■ YOUR OBJECTIVE ■
Skip the pictures and write out, word for word, the lines below from the one with "left knee: (780, 1007)" through the one with "right shoulder: (126, 96)", inclusive.

Data items
==================================================
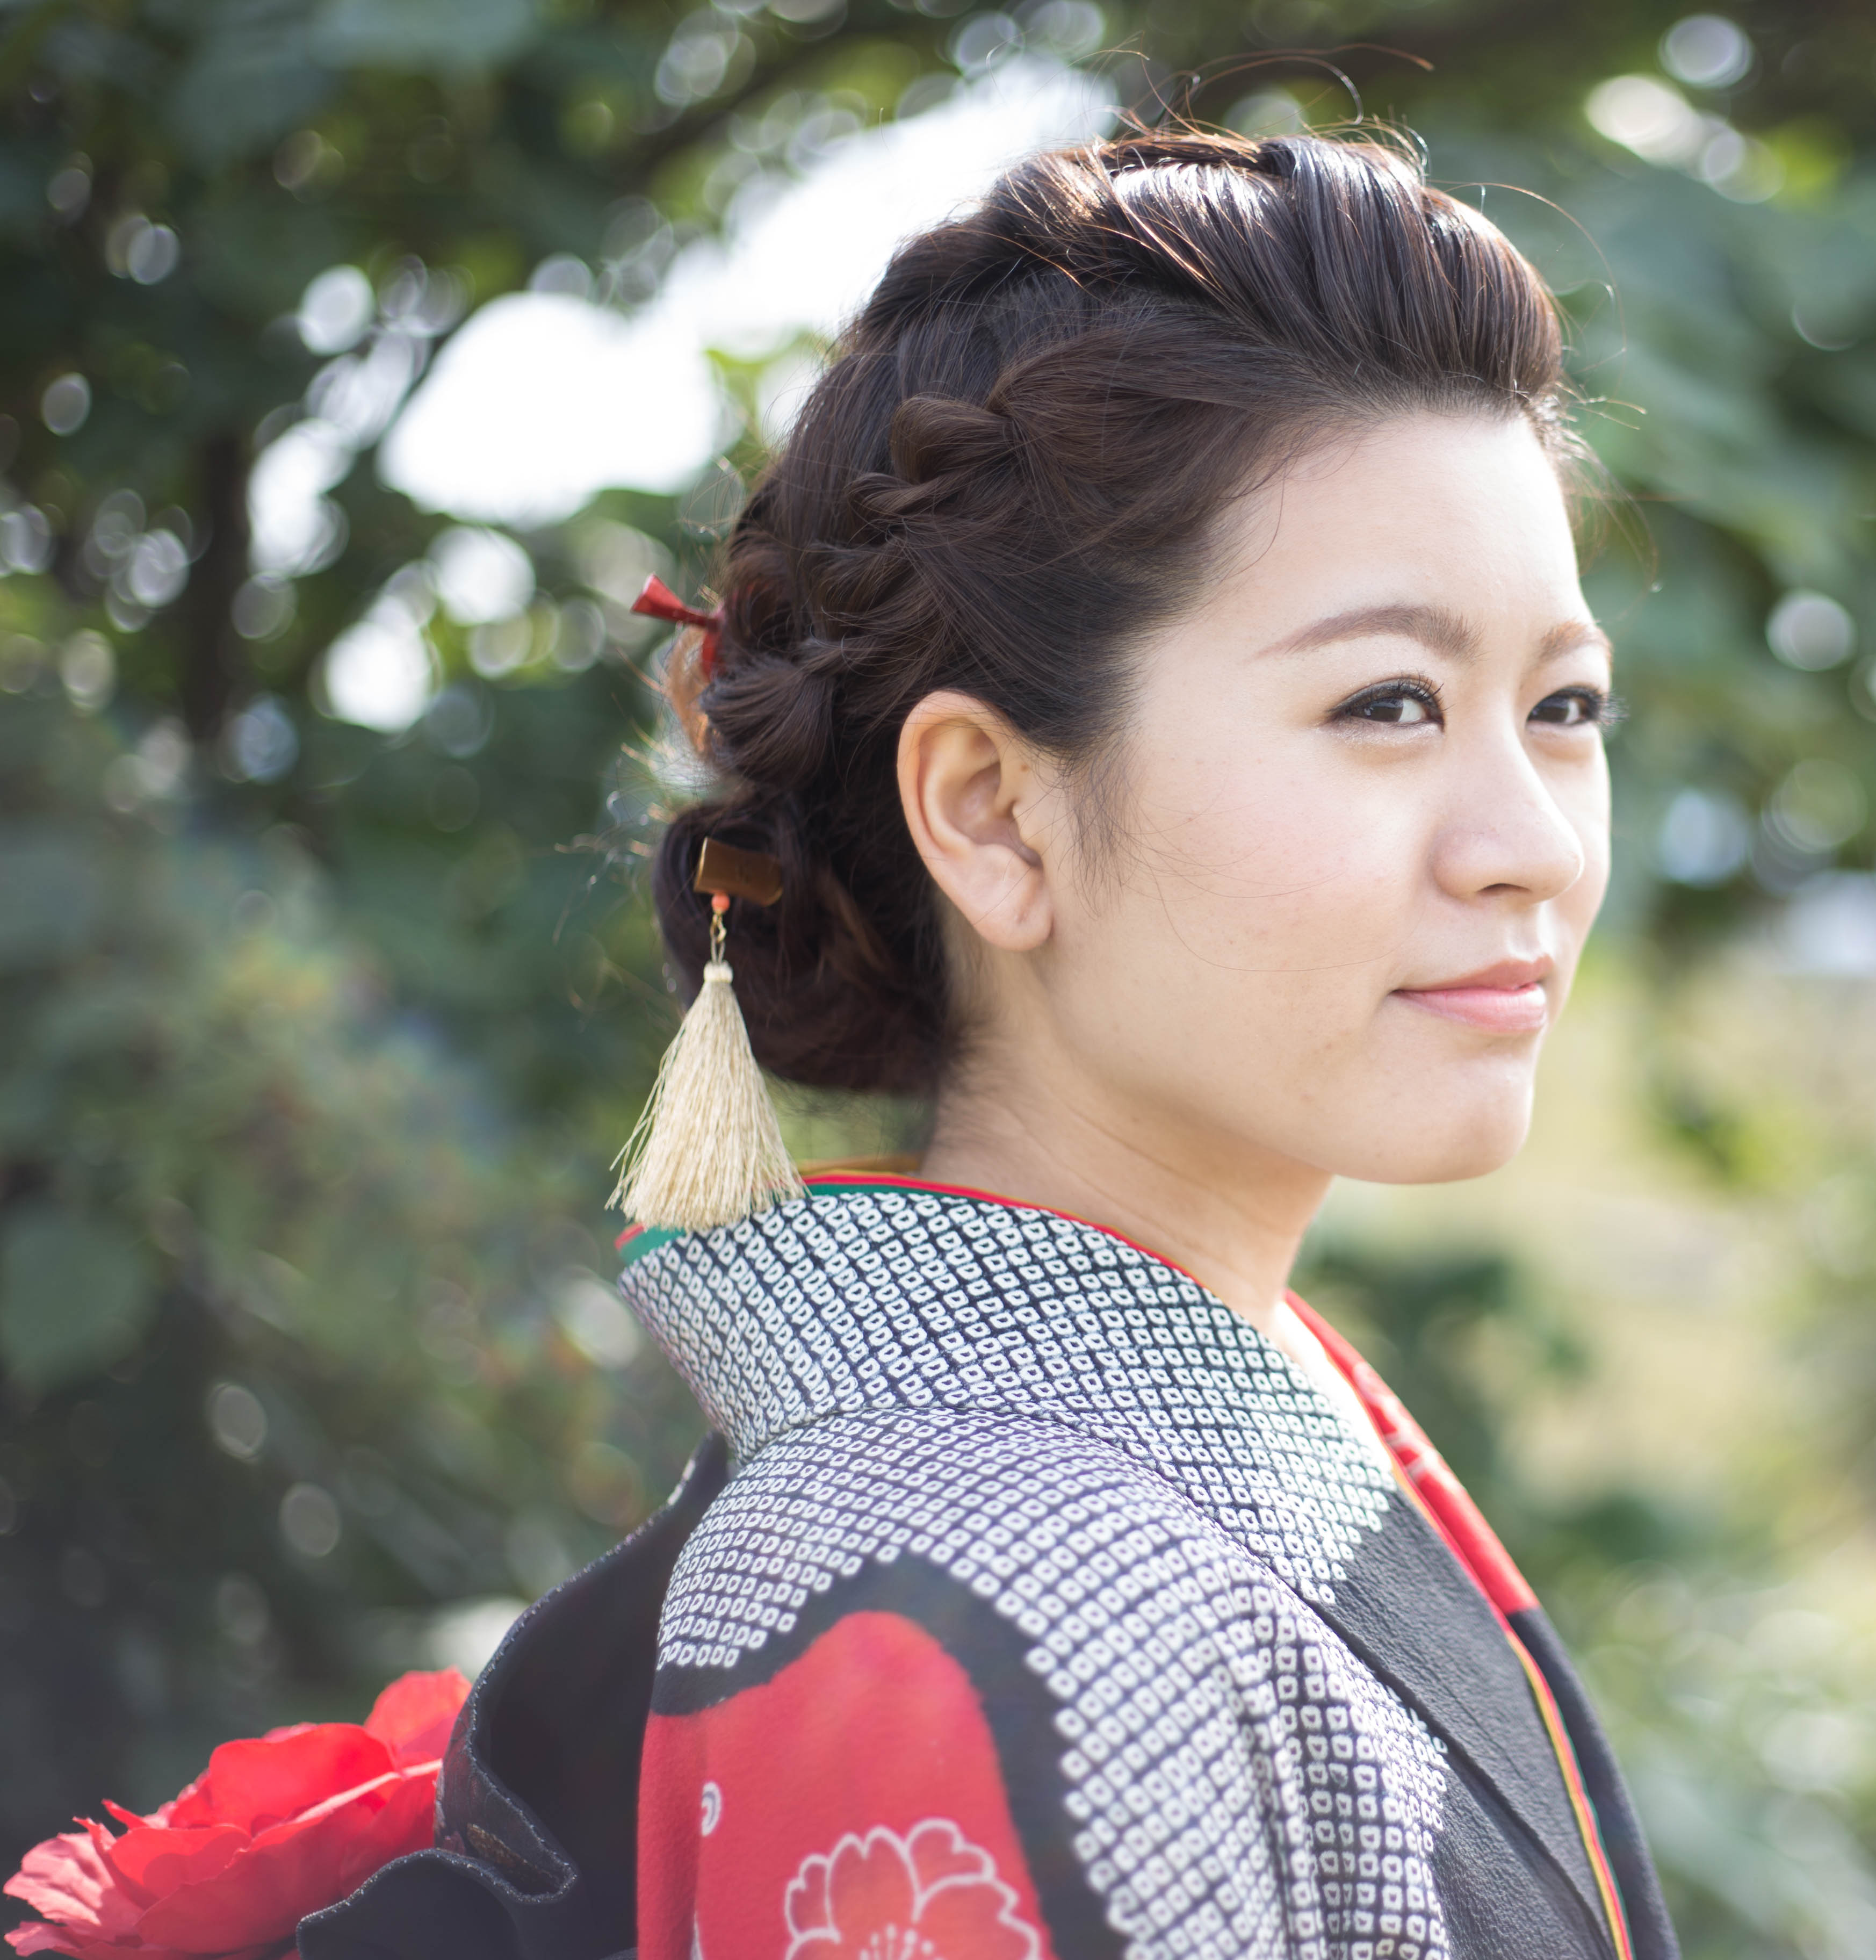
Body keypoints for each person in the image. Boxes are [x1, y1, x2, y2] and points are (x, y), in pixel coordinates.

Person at [299, 128, 1673, 1960]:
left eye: (1564, 705)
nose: (1534, 845)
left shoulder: (1167, 1461)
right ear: (995, 814)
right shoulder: (985, 1598)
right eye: (1388, 703)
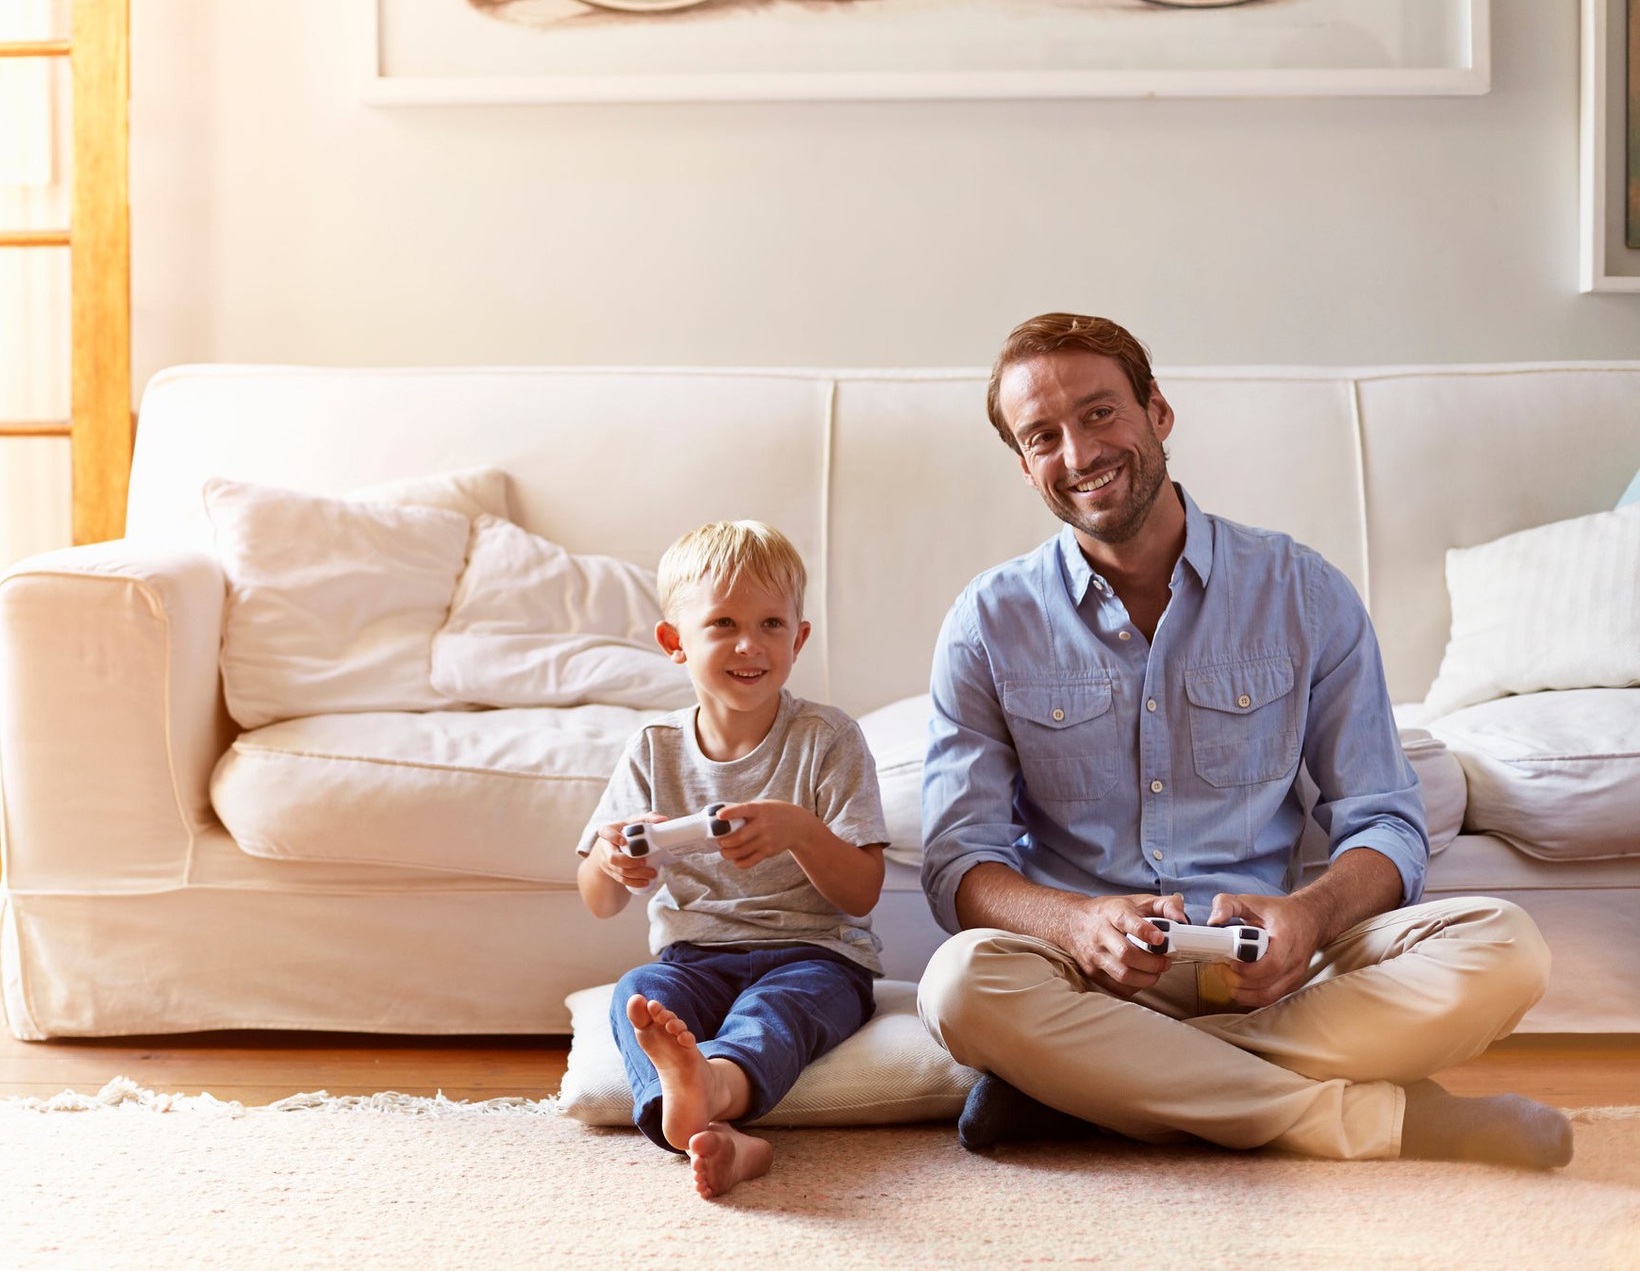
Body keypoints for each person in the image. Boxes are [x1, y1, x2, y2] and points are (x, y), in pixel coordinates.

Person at [917, 312, 1571, 1168]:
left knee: (1507, 946)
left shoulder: (1304, 593)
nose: (1079, 453)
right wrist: (1076, 925)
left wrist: (1308, 916)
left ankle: (1089, 1088)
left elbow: (1385, 821)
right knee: (959, 984)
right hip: (1084, 979)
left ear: (1158, 411)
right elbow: (959, 864)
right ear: (1023, 461)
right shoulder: (986, 622)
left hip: (1271, 975)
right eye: (1043, 435)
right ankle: (1375, 1121)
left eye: (1100, 412)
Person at [577, 520, 889, 1198]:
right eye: (723, 623)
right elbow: (598, 899)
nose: (751, 644)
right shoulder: (653, 748)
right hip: (695, 959)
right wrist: (611, 862)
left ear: (798, 639)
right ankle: (721, 1134)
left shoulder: (828, 738)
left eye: (772, 623)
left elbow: (862, 891)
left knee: (780, 1007)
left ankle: (708, 1090)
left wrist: (801, 832)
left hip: (815, 954)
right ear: (675, 643)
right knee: (637, 992)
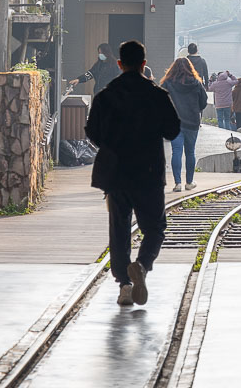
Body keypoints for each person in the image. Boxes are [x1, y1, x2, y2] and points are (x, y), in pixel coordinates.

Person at [84, 39, 180, 307]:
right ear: (143, 64)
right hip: (148, 172)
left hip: (116, 173)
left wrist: (112, 144)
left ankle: (124, 286)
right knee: (155, 227)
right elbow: (172, 131)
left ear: (119, 64)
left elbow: (92, 132)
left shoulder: (105, 95)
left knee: (119, 228)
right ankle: (142, 264)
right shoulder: (157, 95)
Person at [161, 57, 208, 191]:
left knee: (176, 151)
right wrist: (195, 109)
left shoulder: (168, 83)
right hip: (192, 121)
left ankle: (178, 183)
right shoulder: (196, 83)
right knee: (190, 152)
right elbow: (203, 102)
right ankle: (189, 182)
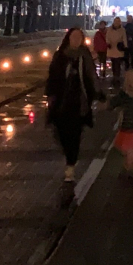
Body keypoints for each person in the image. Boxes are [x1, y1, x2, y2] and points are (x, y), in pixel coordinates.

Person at [45, 27, 104, 182]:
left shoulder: (85, 55)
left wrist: (98, 93)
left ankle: (71, 164)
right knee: (62, 132)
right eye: (74, 37)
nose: (76, 40)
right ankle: (68, 155)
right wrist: (50, 94)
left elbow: (92, 75)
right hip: (61, 101)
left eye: (79, 37)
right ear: (68, 38)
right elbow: (52, 75)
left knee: (75, 133)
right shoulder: (60, 55)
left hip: (79, 101)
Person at [107, 68, 133, 175]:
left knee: (131, 152)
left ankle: (130, 168)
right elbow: (112, 103)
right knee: (131, 152)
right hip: (128, 128)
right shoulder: (126, 96)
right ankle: (130, 168)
==================================================
■ EXERCISE OUTPUT ■
left knee: (780, 1007)
left ankle: (708, 1090)
left wrist: (801, 832)
left hip: (815, 954)
right ear: (675, 643)
right knee: (637, 992)
Body keypoints for each person in the image. Boxes are [x1, y1, x2, y2] and points are (x, y), in pixel coordinates.

Person at [84, 39, 180, 307]:
right ear: (143, 64)
right hip: (148, 172)
left hip: (116, 173)
left wrist: (112, 144)
left ankle: (124, 286)
right knee: (155, 227)
right elbow: (172, 131)
left ear: (119, 64)
left elbow: (92, 132)
left shoulder: (105, 95)
left knee: (119, 228)
right ankle: (142, 264)
right shoulder: (157, 95)
Person at [161, 57, 208, 191]:
left knee: (176, 151)
right wrist: (195, 109)
left shoulder: (168, 83)
right hip: (192, 121)
left ankle: (178, 183)
right shoulder: (196, 83)
right knee: (190, 152)
right elbow: (203, 102)
right ankle: (189, 182)
Body keypoints for each person in the image. Boxes are [x1, y1, x2, y2] and points are (x, y), in pixel coordinates.

Person at [45, 27, 104, 182]:
left shoulder: (85, 55)
left wrist: (98, 93)
left ankle: (71, 164)
right knee: (62, 132)
right eye: (74, 37)
nose: (76, 40)
right ankle: (68, 155)
right wrist: (50, 94)
left elbow: (92, 75)
right hip: (61, 101)
left eye: (79, 37)
right ear: (68, 38)
right elbow: (52, 75)
left knee: (75, 133)
right shoulder: (60, 55)
left hip: (79, 101)
Person at [107, 68, 133, 175]:
left knee: (131, 152)
left ankle: (130, 168)
right elbow: (112, 103)
right knee: (131, 152)
right hip: (128, 128)
right shoulder: (126, 96)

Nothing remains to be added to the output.